◆ Aufgaben ◆
1. Schreib aus dem Text über Dostojewski als Redakteur die Stelle von „Fürst Mestscherskij beschloss“ bis „in ihrem Leben.“ wortgetreu ab.
2. Fasse den Text über Dostojewski als Redakteur in zwei Sätzen zusammen.

◆ Textauszug ◆
....................

Graschdanin




"Nie im Leben habe ich einen konservativeren Menschen als Dostojewski gekannt."
Verleger Fürst Mestscherskij
 
 
Fürst Mestscherskij beschloss 1873 Dostojewski als Redakteur für seine Zeitschrift „Der Staatsbürger" (Graschdanin) einzustellen. Der Staatsbürger erschien von 1872 – 1914 ein bis zweimal wöchentlich, genoss jedoch keine besondere Popularität, mit Ausnahme der Zeit Dostojewskis, als Redakteur und seiner Rubrik "Tagebuch eines Schriftstsellers".
 
Bei einem monatlichen Gehalt von 250 Rubel, das Dostojewski zustand, hegte Dostojewskis Frau die Hoffnung auf den Zuwachs von Beständigkeit in ihrem Leben.
 
 Fürst Mestscherskij
 
Dostojewski bereute bald seinen Entschluss. Die Arbeit war undankbar. Er musste eingesandte Artikel selbst korrigieren und für seine Mitarbeiter verantwortlich zeichnen. Die Zensur war ihm immer noch auf den Fersen. Bereits nach vier Wochen brachte ihn eine Unvorsichtigkeit vor Gericht.
 
Warwara Timofejewna, Mitarbeiterin des „Staatsbürgers“ über Dostojewski:
„Er war sehr blass und sah müde und krank aus. (. . . ) Sein Gesicht war düster und ausgemergelt, es war, als sei jeder Muskel in seinen eingefallenen Wangen und auf seiner hohen Stirn von Gedanken und Gefühlen belebt. (. . .) der ganze Mensch wirkte verschlossen – keine Bewegungen, nicht eine Geste, nur die dünnen blutleeren Lippen bewegten sich krampfhaft nervös, wenn er redete.“
 
Dostojewskis Forderung, das Redaktionspersonal habe ihm mit „hündischem Gehorsam zu dienen“, fiel unangenehm auf. Bald hatte er den Spitznamen „Der Wüterich“ weg.

....................

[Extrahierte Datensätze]
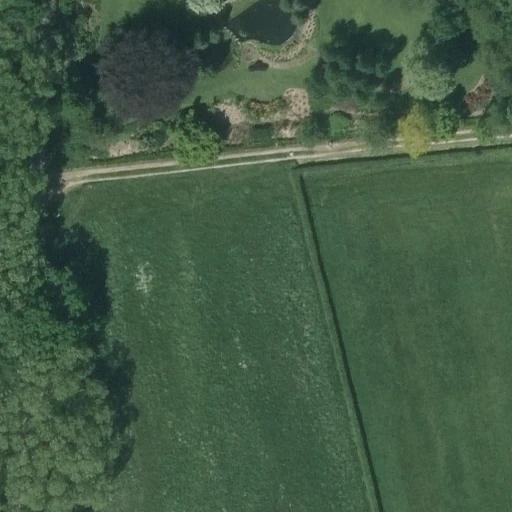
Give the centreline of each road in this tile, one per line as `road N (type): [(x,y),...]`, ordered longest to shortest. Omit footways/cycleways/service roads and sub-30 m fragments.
road 1 (track): [(34,186),(511,130)]
road 2 (unclassified): [(12,511),(34,186)]
road 3 (track): [(34,186),(43,0)]
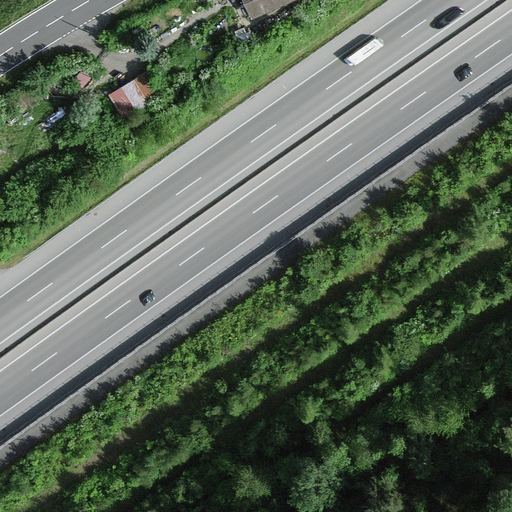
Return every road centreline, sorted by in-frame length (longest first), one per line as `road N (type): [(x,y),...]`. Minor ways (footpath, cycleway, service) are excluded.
road 1 (motorway): [(0,393),(511,31)]
road 2 (motorway): [(454,0),(0,320)]
road 3 (track): [(292,511),(511,391)]
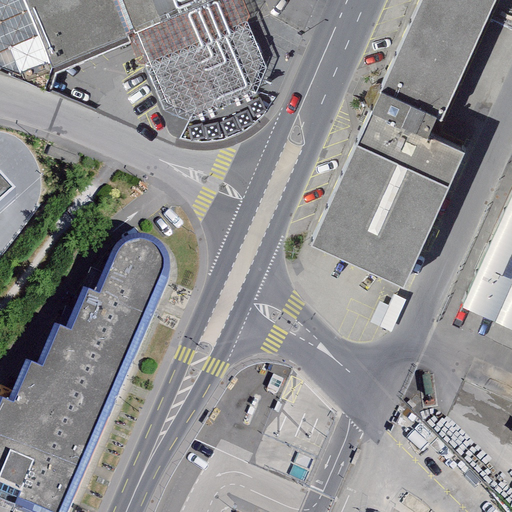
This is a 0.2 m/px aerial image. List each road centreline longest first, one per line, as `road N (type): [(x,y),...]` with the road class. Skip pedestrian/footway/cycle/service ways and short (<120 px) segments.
road 1 (unclassified): [(126,511),(269,207)]
road 2 (unclassified): [(0,95),(269,207)]
road 3 (unclassified): [(269,207),(359,0)]
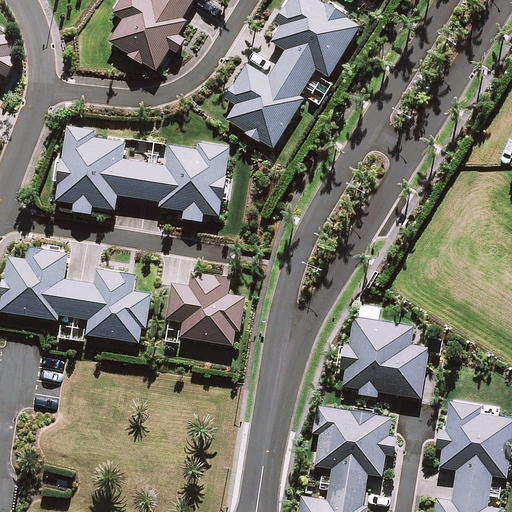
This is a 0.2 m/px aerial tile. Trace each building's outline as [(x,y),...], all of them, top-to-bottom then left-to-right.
[(153,0),(154,0),(152,0),(121,0),(115,11),(126,18),(112,41),(158,68),(171,47),(180,52),(188,38),(180,33),(187,21),(182,18),(192,0),(153,0)] [(330,76),(361,26),(317,0),(288,0),(276,21),(286,27),(277,42),(290,50),(272,80),(249,66),(229,98),(239,104),(229,120),(275,147),(305,98),(302,97),(319,69),(330,76)] [(0,73),(5,77),(15,62),(8,57),(14,46),(1,38),(3,35),(0,33),(0,73)] [(94,132),(72,129),(61,201),(77,204),(76,210),(95,213),(96,206),(117,209),(119,195),(162,201),(162,206),(187,210),(186,217),(206,220),(208,213),(222,215),(231,149),(201,145),(201,148),(174,144),(170,167),(124,160),(126,146),(93,141),(94,132)] [(90,334),(144,342),(151,296),(136,294),(138,276),(102,271),(100,284),(65,279),(69,254),(31,249),(30,260),(12,258),(4,309),(59,317),(59,312),(92,317),(90,334)] [(185,337),(234,344),(236,331),(239,331),(245,296),(229,294),(231,279),(196,274),(193,289),(177,286),(172,320),(187,322),(185,337)] [(415,329),(356,319),(351,347),(346,346),(342,367),(348,368),(345,386),(363,389),(362,394),(378,397),(379,392),(423,399),(432,348),(412,344),(415,329)] [(511,455),(511,412),(456,403),(451,431),(443,430),(440,449),(446,450),(444,466),(461,469),(455,502),(441,499),(438,511),(502,511),(503,508),(488,506),(494,474),(508,476),(511,455)] [(392,420),(321,408),(317,430),(325,432),(320,464),(337,467),(331,502),(305,497),(302,511),(362,511),(370,473),(383,475),(386,453),(394,454),(397,438),(389,437),(392,420)]
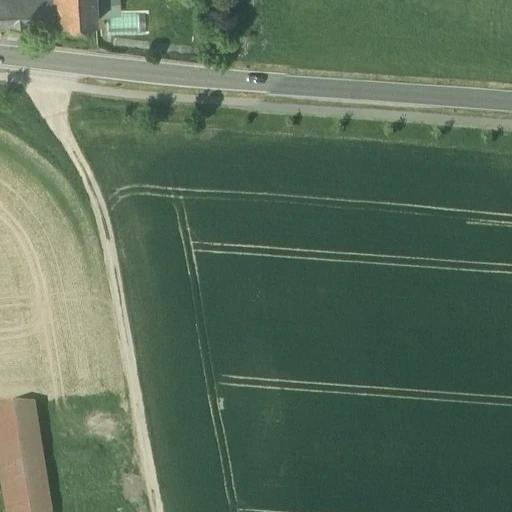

....................

◆ Antworten ◆
1.
Fürst Mestscherskij beschloss 1873 Dostojewski als Redakteur für seine Zeitschrift „Der Staatsbürger" (Graschdanin) einzustellen. Der Staatsbürger erschien von 1872 – 1914 ein bis zweimal wöchentlich, genoss jedoch keine besondere Popularität, mit Ausnahme der Zeit Dostojewskis, als Redakteur und seiner Rubrik "Tagebuch eines Schriftstsellers".
 
Bei einem monatlichen Gehalt von 250 Rubel, das Dostojewski zustand, hegte Dostojewskis Frau die Hoffnung auf den Zuwachs von Beständigkeit in ihrem Leben.

2. Fürst Mestscherskij holte Dostojewski 1873 als Redakteur zu seiner Zeitschrift „Der Staatsbürger“, die nur in Dostojewskis Zeit besonders beliebt war. Dostojewski bereute die undankbare Arbeit bald, stand schon nach vier Wochen wegen einer Unvorsichtigkeit vor Gericht, fiel mit seiner Forderung nach „hündischem Gehorsam“ unangenehm auf und hatte bald den Spitznamen „Der Wüterich“ weg.